## Begin Records for this task
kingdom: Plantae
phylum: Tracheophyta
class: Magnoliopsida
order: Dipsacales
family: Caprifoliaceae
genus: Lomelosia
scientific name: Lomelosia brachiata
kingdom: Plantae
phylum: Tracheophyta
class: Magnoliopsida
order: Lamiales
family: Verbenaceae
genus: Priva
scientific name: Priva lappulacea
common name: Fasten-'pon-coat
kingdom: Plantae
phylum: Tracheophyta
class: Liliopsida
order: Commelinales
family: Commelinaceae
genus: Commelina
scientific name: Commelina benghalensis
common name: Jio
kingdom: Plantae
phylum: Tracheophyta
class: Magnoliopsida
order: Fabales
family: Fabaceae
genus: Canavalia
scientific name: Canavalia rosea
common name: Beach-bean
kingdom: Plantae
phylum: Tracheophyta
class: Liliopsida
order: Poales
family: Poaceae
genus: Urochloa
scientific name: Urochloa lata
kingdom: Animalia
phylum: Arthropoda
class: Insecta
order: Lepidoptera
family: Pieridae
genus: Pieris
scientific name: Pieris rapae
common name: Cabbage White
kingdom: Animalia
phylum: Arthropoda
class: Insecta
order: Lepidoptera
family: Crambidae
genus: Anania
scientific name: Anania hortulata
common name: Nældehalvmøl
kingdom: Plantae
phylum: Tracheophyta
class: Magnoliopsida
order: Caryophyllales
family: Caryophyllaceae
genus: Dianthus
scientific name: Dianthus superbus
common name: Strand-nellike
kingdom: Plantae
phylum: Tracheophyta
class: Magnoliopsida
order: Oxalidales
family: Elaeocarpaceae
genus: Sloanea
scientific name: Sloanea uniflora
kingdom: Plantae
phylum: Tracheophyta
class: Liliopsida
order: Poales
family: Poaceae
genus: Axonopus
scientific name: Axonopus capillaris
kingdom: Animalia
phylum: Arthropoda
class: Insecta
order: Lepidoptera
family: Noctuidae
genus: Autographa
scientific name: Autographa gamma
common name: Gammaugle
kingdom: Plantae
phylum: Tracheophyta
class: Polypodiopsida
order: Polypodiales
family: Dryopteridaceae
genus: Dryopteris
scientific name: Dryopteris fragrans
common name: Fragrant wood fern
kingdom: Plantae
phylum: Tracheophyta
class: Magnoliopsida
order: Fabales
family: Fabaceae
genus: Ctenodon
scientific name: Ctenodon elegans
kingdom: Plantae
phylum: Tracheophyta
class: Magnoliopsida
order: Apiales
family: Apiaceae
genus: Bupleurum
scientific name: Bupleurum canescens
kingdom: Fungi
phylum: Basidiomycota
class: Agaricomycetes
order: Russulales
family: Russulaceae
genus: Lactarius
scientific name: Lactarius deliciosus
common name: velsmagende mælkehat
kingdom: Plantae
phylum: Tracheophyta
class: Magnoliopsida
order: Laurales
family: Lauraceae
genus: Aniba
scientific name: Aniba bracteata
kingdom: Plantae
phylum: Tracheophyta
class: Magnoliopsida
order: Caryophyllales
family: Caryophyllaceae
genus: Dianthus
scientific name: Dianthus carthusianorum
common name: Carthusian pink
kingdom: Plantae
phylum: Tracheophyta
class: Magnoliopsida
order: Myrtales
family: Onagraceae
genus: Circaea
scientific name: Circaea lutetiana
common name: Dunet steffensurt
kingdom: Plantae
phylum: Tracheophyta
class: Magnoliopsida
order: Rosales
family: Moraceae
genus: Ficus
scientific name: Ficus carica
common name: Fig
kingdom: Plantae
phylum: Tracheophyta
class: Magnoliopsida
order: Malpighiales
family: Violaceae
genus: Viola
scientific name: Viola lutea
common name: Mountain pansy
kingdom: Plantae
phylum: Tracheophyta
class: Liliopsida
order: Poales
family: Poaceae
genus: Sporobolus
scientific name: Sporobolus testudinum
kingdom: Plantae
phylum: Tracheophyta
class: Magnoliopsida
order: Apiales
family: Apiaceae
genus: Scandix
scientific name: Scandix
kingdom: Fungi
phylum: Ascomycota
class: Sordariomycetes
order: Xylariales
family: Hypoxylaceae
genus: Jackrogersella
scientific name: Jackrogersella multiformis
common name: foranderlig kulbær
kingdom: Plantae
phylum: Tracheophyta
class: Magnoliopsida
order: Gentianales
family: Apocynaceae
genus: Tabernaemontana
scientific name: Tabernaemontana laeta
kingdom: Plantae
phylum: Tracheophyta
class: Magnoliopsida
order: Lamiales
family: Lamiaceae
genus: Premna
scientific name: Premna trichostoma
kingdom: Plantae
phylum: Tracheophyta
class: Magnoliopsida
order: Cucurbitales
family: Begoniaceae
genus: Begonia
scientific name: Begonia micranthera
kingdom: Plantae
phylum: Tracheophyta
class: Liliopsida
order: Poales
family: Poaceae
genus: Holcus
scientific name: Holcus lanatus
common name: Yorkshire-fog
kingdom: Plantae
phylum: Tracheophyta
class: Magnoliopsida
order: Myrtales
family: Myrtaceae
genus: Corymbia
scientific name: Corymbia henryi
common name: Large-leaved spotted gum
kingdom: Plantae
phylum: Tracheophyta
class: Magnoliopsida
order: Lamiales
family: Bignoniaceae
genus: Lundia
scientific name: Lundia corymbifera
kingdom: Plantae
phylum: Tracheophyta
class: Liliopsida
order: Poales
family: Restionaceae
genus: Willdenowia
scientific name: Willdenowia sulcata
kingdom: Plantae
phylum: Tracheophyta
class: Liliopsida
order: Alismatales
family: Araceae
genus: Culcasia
## End Records for this task
● Job: Output each line of the material above verbatim, from the first line through the last.

● Reply to the task:
kingdom: Plantae
phylum: Tracheophyta
class: Magnoliopsida
order: Dipsacales
family: Caprifoliaceae
genus: Lomelosia
scientific name: Lomelosia brachiata
kingdom: Plantae
phylum: Tracheophyta
class: Magnoliopsida
order: Lamiales
family: Verbenaceae
genus: Priva
scientific name: Priva lappulacea
common name: Fasten-'pon-coat
kingdom: Plantae
phylum: Tracheophyta
class: Liliopsida
order: Commelinales
family: Commelinaceae
genus: Commelina
scientific name: Commelina benghalensis
common name: Jio
kingdom: Plantae
phylum: Tracheophyta
class: Magnoliopsida
order: Fabales
family: Fabaceae
genus: Canavalia
scientific name: Canavalia rosea
common name: Beach-bean
kingdom: Plantae
phylum: Tracheophyta
class: Liliopsida
order: Poales
family: Poaceae
genus: Urochloa
scientific name: Urochloa lata
kingdom: Animalia
phylum: Arthropoda
class: Insecta
order: Lepidoptera
family: Pieridae
genus: Pieris
scientific name: Pieris rapae
common name: Cabbage White
kingdom: Animalia
phylum: Arthropoda
class: Insecta
order: Lepidoptera
family: Crambidae
genus: Anania
scientific name: Anania hortulata
common name: Nældehalvmøl
kingdom: Plantae
phylum: Tracheophyta
class: Magnoliopsida
order: Caryophyllales
family: Caryophyllaceae
genus: Dianthus
scientific name: Dianthus superbus
common name: Strand-nellike
kingdom: Plantae
phylum: Tracheophyta
class: Magnoliopsida
order: Oxalidales
family: Elaeocarpaceae
genus: Sloanea
scientific name: Sloanea uniflora
kingdom: Plantae
phylum: Tracheophyta
class: Liliopsida
order: Poales
family: Poaceae
genus: Axonopus
scientific name: Axonopus capillaris
kingdom: Animalia
phylum: Arthropoda
class: Insecta
order: Lepidoptera
family: Noctuidae
genus: Autographa
scientific name: Autographa gamma
common name: Gammaugle
kingdom: Plantae
phylum: Tracheophyta
class: Polypodiopsida
order: Polypodiales
family: Dryopteridaceae
genus: Dryopteris
scientific name: Dryopteris fragrans
common name: Fragrant wood fern
kingdom: Plantae
phylum: Tracheophyta
class: Magnoliopsida
order: Fabales
family: Fabaceae
genus: Ctenodon
scientific name: Ctenodon elegans
kingdom: Plantae
phylum: Tracheophyta
class: Magnoliopsida
order: Apiales
family: Apiaceae
genus: Bupleurum
scientific name: Bupleurum canescens
kingdom: Fungi
phylum: Basidiomycota
class: Agaricomycetes
order: Russulales
family: Russulaceae
genus: Lactarius
scientific name: Lactarius deliciosus
common name: velsmagende mælkehat
kingdom: Plantae
phylum: Tracheophyta
class: Magnoliopsida
order: Laurales
family: Lauraceae
genus: Aniba
scientific name: Aniba bracteata
kingdom: Plantae
phylum: Tracheophyta
class: Magnoliopsida
order: Caryophyllales
family: Caryophyllaceae
genus: Dianthus
scientific name: Dianthus carthusianorum
common name: Carthusian pink
kingdom: Plantae
phylum: Tracheophyta
class: Magnoliopsida
order: Myrtales
family: Onagraceae
genus: Circaea
scientific name: Circaea lutetiana
common name: Dunet steffensurt
kingdom: Plantae
phylum: Tracheophyta
class: Magnoliopsida
order: Rosales
family: Moraceae
genus: Ficus
scientific name: Ficus carica
common name: Fig
kingdom: Plantae
phylum: Tracheophyta
class: Magnoliopsida
order: Malpighiales
family: Violaceae
genus: Viola
scientific name: Viola lutea
common name: Mountain pansy
kingdom: Plantae
phylum: Tracheophyta
class: Liliopsida
order: Poales
family: Poaceae
genus: Sporobolus
scientific name: Sporobolus testudinum
kingdom: Plantae
phylum: Tracheophyta
class: Magnoliopsida
order: Apiales
family: Apiaceae
genus: Scandix
scientific name: Scandix
kingdom: Fungi
phylum: Ascomycota
class: Sordariomycetes
order: Xylariales
family: Hypoxylaceae
genus: Jackrogersella
scientific name: Jackrogersella multiformis
common name: foranderlig kulbær
kingdom: Plantae
phylum: Tracheophyta
class: Magnoliopsida
order: Gentianales
family: Apocynaceae
genus: Tabernaemontana
scientific name: Tabernaemontana laeta
kingdom: Plantae
phylum: Tracheophyta
class: Magnoliopsida
order: Lamiales
family: Lamiaceae
genus: Premna
scientific name: Premna trichostoma
kingdom: Plantae
phylum: Tracheophyta
class: Magnoliopsida
order: Cucurbitales
family: Begoniaceae
genus: Begonia
scientific name: Begonia micranthera
kingdom: Plantae
phylum: Tracheophyta
class: Liliopsida
order: Poales
family: Poaceae
genus: Holcus
scientific name: Holcus lanatus
common name: Yorkshire-fog
kingdom: Plantae
phylum: Tracheophyta
class: Magnoliopsida
order: Myrtales
family: Myrtaceae
genus: Corymbia
scientific name: Corymbia henryi
common name: Large-leaved spotted gum
kingdom: Plantae
phylum: Tracheophyta
class: Magnoliopsida
order: Lamiales
family: Bignoniaceae
genus: Lundia
scientific name: Lundia corymbifera
kingdom: Plantae
phylum: Tracheophyta
class: Liliopsida
order: Poales
family: Restionaceae
genus: Willdenowia
scientific name: Willdenowia sulcata
kingdom: Plantae
phylum: Tracheophyta
class: Liliopsida
order: Alismatales
family: Araceae
genus: Culcasia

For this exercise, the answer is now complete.